Les élections sénatoriales dans le Var se joueront à un siège près. Avec onze listes déposées en préfecture, un record dans le département, la conquête du quatrième siège de sénateur s'annonce particulièrement disputée. Les Républicains et le Rassemblement national devraient se partager les trois premières places, mais la quatrième est l'objet de toutes les convoitises. La candidature de Véronique Maurel, à la tête de l'Union patronale du Var et encartée à l'UDI, pourrait redistribuer les cartes à droite et au centre, selon les observateurs.
Véronique Maurel, une candidature qui bouscule le jeu
Véronique Maurel, cheffe d'entreprise et présidente de l'Union patronale du Var, a décidé de se lancer dans la course. En s'encartant à l'UDI, elle pourrait bien bousculer les équilibres politiques locaux. Son colistier et référent varois du parti d'Hervé Marseille, Fabrice Albert, est à l'origine de ce coup politique. « Qui mieux que la patronne des patronnes pour réparer le Var et la France ? », fanfaronne-t-il. L'entourage de la candidate se dit confiant et met en avant le ralliement de Michel Bonnus, une prise jugée importante. « Preuve de sa crédibilité ou de la fébrilité de ses adversaires, elle, aussi, trouve des peaux de bananes sur sa route », fait remarquer son entourage.
Cette candidature pourrait éclipser celle de Marc Lauriol, qui se voyait devant Françoise Dumont et Frank Giletti. Ce dernier est pourtant rattrapé par une présumée affaire de fraude au chômage partiel pendant la période Covid. D'après ses dernières simulations, il se classerait toujours en tête. La multiplicité des listes qui draguent les grands électeurs de la métropole Toulon Provence Méditerranée (TPM) ne l'impacterait pas trop. Le président de l'Odel Var et conseiller départemental, qui a rendu sa carte LR pour faire campagne avec l'étiquette d'indépendant, mise davantage sur le reste du Var. « J'ai un bon accueil », rapporte-t-il, sans vouloir paraître trop confiant.

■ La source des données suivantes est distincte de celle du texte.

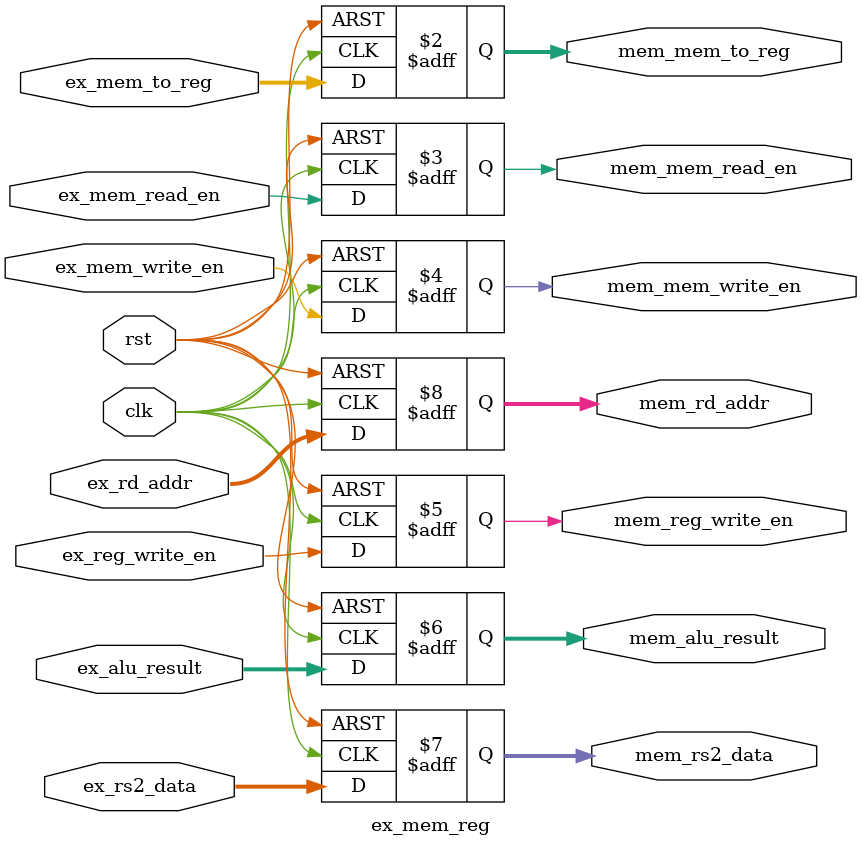
<source format=v>
`ifndef EX_MEM_REG_V
`define EX_MEM_REG_V

/*******************************************************************************
** EX/MEM Pipeline Register
**
** Latches the ALU result, store data, and control signals from the EX stage
** for use in the MEM stage.
*******************************************************************************/
module ex_mem_reg (
    input  wire        clk,
    input  wire        rst,

    input  wire [1:0]  ex_mem_to_reg,
    input  wire        ex_mem_read_en,
    input  wire        ex_mem_write_en,
    input  wire        ex_reg_write_en,
    input  wire [31:0] ex_alu_result,
    input  wire [31:0] ex_rs2_data,     
    input  wire [4:0]  ex_rd_addr,

    output reg  [1:0]  mem_mem_to_reg,
    output reg         mem_mem_read_en,
    output reg         mem_mem_write_en,
    output reg         mem_reg_write_en,
    output reg  [31:0] mem_alu_result,
    output reg  [31:0] mem_rs2_data,
    output reg  [4:0]  mem_rd_addr
);

    always @(posedge clk or posedge rst) 
    begin
        if (rst)
        begin
            mem_mem_to_reg   <= 2'b0;
            mem_mem_read_en  <= 1'b0;
            mem_mem_write_en <= 1'b0;
            mem_reg_write_en <= 1'b0;
            mem_alu_result   <= 32'b0;
            mem_rs2_data     <= 32'b0;
            mem_rd_addr      <= 5'b0;
        end 
        else
        begin
            mem_mem_to_reg   <= ex_mem_to_reg;
            mem_mem_read_en  <= ex_mem_read_en;
            mem_mem_write_en <= ex_mem_write_en;
            mem_reg_write_en <= ex_reg_write_en;
            mem_alu_result   <= ex_alu_result;
            mem_rs2_data     <= ex_rs2_data;
            mem_rd_addr      <= ex_rd_addr;
        end
    end

endmodule

`endif
</source>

Marc Lauriol, un indépendant qui mise sur ses soutiens
Marc Lauriol peut compter sur la présence de Nathalie Pérez-Leroux, « particulièrement appréciée », en deuxième position sur sa liste. « Avec elle, il a fait une bonne pioche. D'ailleurs, elle aurait été une meilleure tête de liste », peut-on entendre dans les couloirs de la politique varoise. Ce soutien pourrait faire la différence dans une élection où chaque voix comptera.
De son côté, Jean-Pierre Colin (Horizons) affiche un enthousiasme à toute épreuve, malgré des difficultés à obtenir des soutiens. Il n'a pas réussi à obtenir l'appui de Renaud Muselier (Renaissance) et de son dauphin à la Région, François de Canson, qui a préféré un accord avec Françoise Dumont. « La stratégie de Colin, c'est de tirer sur tout ce qui bouge. Est-ce que ça sera la bonne ? », s'interroge un autre cador de la politique varoise. Sa campagne agressive pourrait néanmoins lui permettre de tirer son épingle du jeu.
Michel Gros, l'outsider qui monte
Parmi les autres candidats, Michel Gros se dégage du lot. Ancien maire de La Roquebrussanne, il bénéficie du soutien d'André Guiol, sénateur sortant (social-démocrate) qui a siégé dans le groupe RDSE pendant six ans. « Il ne faudrait pas enterrer trop vite sa liste », insiste un cadre de la droite. Selon certaines estimations, Michel Gros aurait un réservoir maximum de 670 voix en se basant sur les résultats de 2020, alors que 300 pourraient lui suffire pour monter à Paris. Cependant, il n'a pas réussi à embarquer avec lui Marjorie Viort, maire du Thoronet et vice-présidente de la communauté de communes Cœur de Var.
Assurés de finir en queue de peloton, Aurélien Lacour (LFI) et Sylvie Vinceneux (PCF) veulent faire entendre leur voix dans un département qui vire de plus en plus à droite de la droite. Tout comme Stéphane Michel (divers droite), fils de Jean-Mathieu Michel, ancien maire de Signes mortellement renversé en 2019. Ce dernier porte une proposition inédite : le retour de la Formule 1 au Castellet. En attendant, beaucoup risquent de finir dans le décor à la fin du mois.